ECLI:NL:CRVB:2006:AX9558
Centrale Raad van Beroep
- Hoger beroep
- Rechtspraak.nl
Beoordeling van arbeidsongeschiktheid en medische beperkingen in het kader van de WAO
In deze uitspraak van de Centrale Raad van Beroep op 23 juni 2006, betreft het hoger beroep van appellant, die in Marokko woont, tegen een eerdere uitspraak van de rechtbank Amsterdam. Appellant had een uitkering op basis van de Ziektewet ontvangen en stelde dat zijn medische beperkingen, met name psychische klachten, niet correct waren ingeschat door het Uitvoeringsinstituut werknemersverzekeringen (Uwv).

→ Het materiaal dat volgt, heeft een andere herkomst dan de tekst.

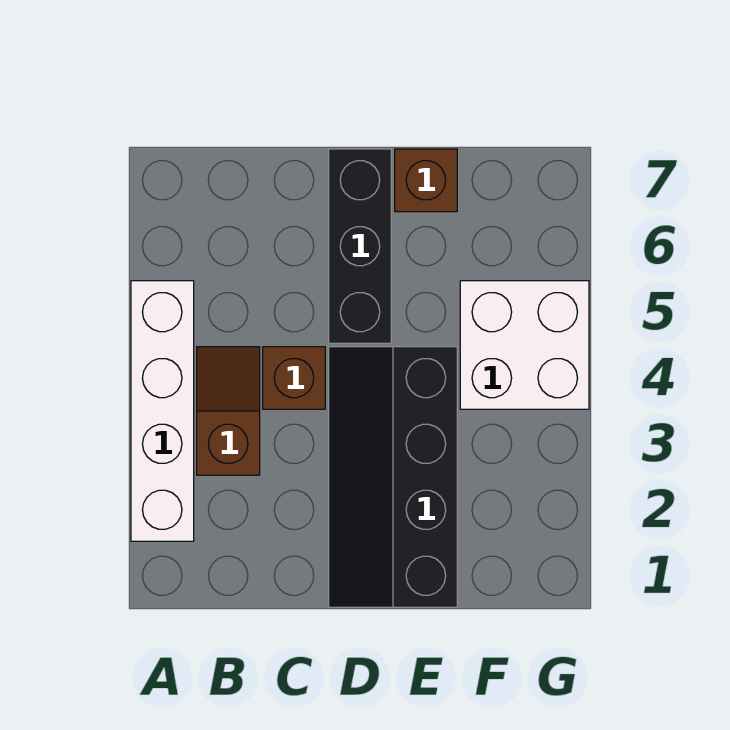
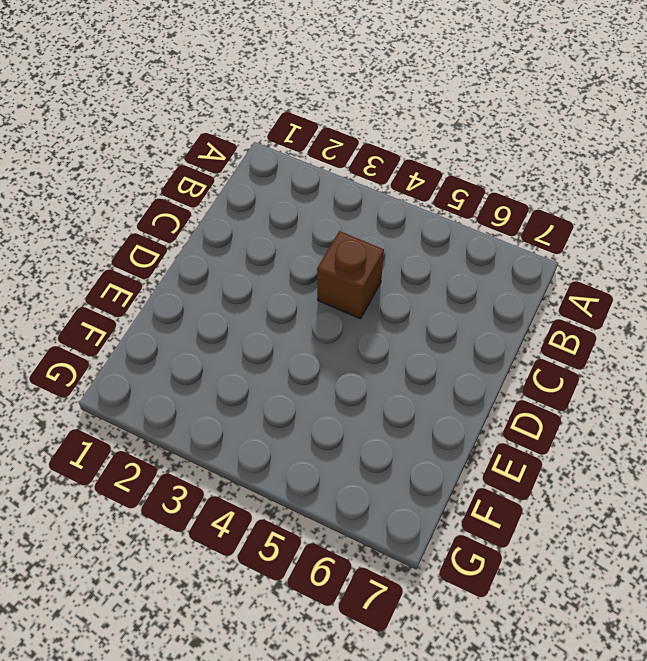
none -> white brick A2:A5 level 1
none -> brown slope B3:B4 level 1 top 3

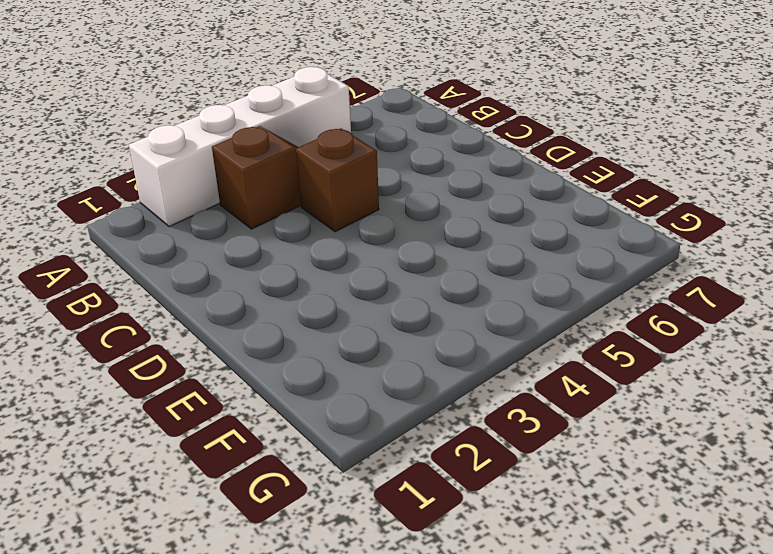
none -> black slope D1:E4 level 1 top E
none -> black brick D5:D7 level 1

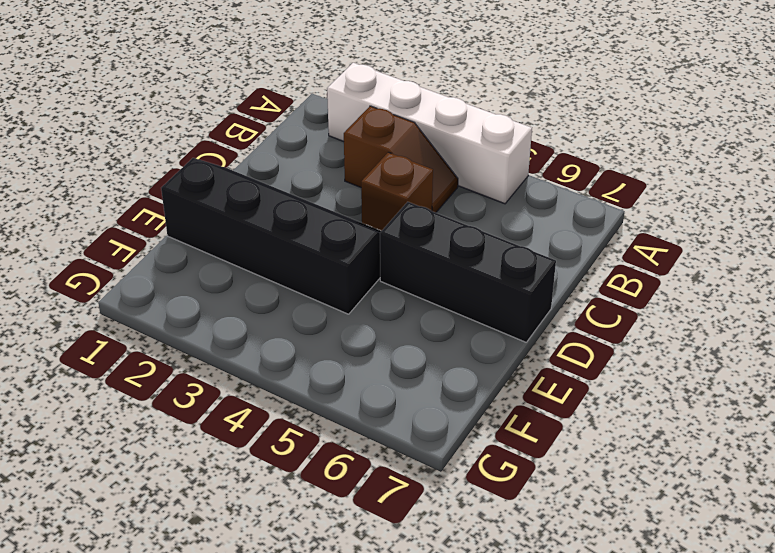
none -> brown brick E7 level 1
none -> white brick F4:G5 level 1

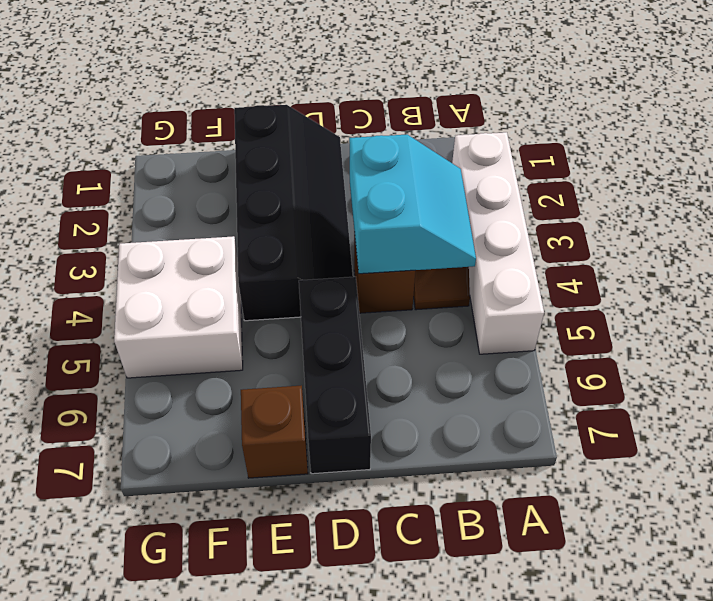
cyan slope B3:C4 level 2 top C -> none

De Raad heeft vastgesteld dat appellant in het verleden is onderzocht door een arts en een psychiater, en dat de bezwaarverzekeringsarts het belastbaarheidspatroon van appellant op verschillende onderdelen heeft aangescherpt. De Raad concludeert dat er geen reden is om de vastgestelde medische beperkingen voor het verrichten van arbeid onjuist te achten. Appellant heeft geen nieuwe medische gegevens overgelegd die de eerdere inschatting van zijn beperkingen zouden kunnen weerleggen. De Raad oordeelt dat appellant, met inachtneming van zijn beperkingen, in staat moet worden geacht om de aan de schatting ten grondslag gelegde functies te vervullen. De aangevallen uitspraak van de rechtbank wordt bevestigd, en er zijn geen termen aanwezig om een proceskostenveroordeling toe te passen. De uitspraak is gedaan door T.L. de Vries, in tegenwoordigheid van M.F. van Moorst als griffier.